*Alexsandro Alves
O princípio do prazer, o desejo, e seu término, a satisfação, se ligam pela crueldade. O que há de mais prazeroso na vida? A mesa. Cascudo já dizia que “todo o trabalho do homem é para sua boca”. E a mesa é o palco de nossas crueldades cotidianas, aquelas que nos tornam humanos. Basta admirarmos a beleza de nossos caninos brancos, há neles a mesma beleza do sangue do olhar dos lobos. A mesa, mesmo a nossa mesa domesticada, carrega a ancestralidade das matanças primevas transformadas em festins de corpos inocentes silenciados, agora bem-dispostos sobre toalhas brancas e higienizadas, após passarem por rituais que envolvem gargantas cortadas, pancadas na cabeça e torturas físicas e psicológicas. A nossa satisfação à mesa é sempre precedida pelo sangue, por isso que comer acompanhado é sempre melhor: é a memória ancestral da matilha.

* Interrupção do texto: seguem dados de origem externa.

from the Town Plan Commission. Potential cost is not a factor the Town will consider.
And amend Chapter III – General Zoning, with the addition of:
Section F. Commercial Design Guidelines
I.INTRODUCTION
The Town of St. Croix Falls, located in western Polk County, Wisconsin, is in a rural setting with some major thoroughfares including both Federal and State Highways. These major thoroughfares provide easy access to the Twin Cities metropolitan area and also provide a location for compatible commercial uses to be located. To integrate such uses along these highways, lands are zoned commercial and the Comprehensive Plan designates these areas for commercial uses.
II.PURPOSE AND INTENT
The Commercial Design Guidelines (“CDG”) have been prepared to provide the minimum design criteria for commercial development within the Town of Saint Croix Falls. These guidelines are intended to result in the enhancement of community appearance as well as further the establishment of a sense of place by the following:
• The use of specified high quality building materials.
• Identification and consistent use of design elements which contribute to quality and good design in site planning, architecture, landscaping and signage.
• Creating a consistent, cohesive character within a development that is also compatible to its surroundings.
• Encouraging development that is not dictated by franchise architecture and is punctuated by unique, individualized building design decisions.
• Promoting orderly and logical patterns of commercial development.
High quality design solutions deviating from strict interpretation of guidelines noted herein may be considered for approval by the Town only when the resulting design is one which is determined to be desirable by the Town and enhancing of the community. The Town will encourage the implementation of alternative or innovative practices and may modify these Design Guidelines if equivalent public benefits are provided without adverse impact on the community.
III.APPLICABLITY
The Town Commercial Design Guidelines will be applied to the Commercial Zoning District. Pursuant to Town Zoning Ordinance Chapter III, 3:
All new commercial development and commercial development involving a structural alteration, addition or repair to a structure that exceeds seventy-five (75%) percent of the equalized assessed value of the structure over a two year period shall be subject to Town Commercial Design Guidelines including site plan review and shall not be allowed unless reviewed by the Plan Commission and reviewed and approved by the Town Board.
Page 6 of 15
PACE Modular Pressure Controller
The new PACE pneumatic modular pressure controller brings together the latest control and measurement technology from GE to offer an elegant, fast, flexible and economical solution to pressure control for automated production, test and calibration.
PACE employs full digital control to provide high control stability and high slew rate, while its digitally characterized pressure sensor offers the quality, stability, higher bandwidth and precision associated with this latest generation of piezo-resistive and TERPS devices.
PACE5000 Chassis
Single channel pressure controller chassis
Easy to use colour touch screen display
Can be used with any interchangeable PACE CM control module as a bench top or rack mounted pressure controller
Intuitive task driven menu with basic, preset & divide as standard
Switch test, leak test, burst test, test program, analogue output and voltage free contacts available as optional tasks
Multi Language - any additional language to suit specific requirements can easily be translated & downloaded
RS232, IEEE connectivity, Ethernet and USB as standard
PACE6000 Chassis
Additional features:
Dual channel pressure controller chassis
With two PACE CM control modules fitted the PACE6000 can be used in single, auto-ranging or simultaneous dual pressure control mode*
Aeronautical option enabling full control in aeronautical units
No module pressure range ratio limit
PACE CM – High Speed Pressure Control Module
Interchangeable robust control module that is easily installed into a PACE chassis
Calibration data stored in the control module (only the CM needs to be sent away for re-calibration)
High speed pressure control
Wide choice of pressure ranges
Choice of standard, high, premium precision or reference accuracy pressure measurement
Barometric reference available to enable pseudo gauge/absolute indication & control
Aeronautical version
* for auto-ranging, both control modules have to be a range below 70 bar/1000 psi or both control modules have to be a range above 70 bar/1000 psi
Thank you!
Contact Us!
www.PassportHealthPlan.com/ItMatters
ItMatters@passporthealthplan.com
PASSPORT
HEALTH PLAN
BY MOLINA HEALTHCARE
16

Um dos pratos prediletos é a vitela. Que é a carne de bezerrinhos que são separados bem cedo de suas mães e mortos a golpes de cacetes. Esses golpes racham seus crânios. O “ruim” mesmo é quando mão morrem na primeira cacetada. Não sei se o sabor fica melhor com mais ou com menos cacetadas, porém, de qualquer forma, a carne é mais saborosa nessa idade. E as galinhas? Com suas gargantas cortadas e suas vidas aos poucos se derramando. Há os que apreciam à cabidela, que consiste em ferver a ave em seu próprio sangue. Há também a tortura que produz sabores refinados, para poucos. Os corpos torturados de gansos e patos, por exemplo. O “foie gras” é um fígado de aves aquáticas, como o ganso e o pato, mas não é um fígado qualquer. É um fígado com esteatose hepática, uma doença que é intencionalmente provocada. Os criadores forçam a ave a engolir, mecanicamente, através de um tubo de metal que é enfiado goela abaixo, uma grande quantidade de comida. Isso aumenta o tamanho do fígado – normalmente um fígado de pato tem 76 gramas, mas para produzir a iguaria, o fígado aumenta seu peso para quase 700 gramas. Esse desconforto, esse desprazer, esse sofrimento, produzem uma das mais refinadas iguarias francesas.
A nossa boca é testemunha de todas essas agradáveis e necessárias crueldades! E sendo assim, qual o sentido de uma mesa vegetariana?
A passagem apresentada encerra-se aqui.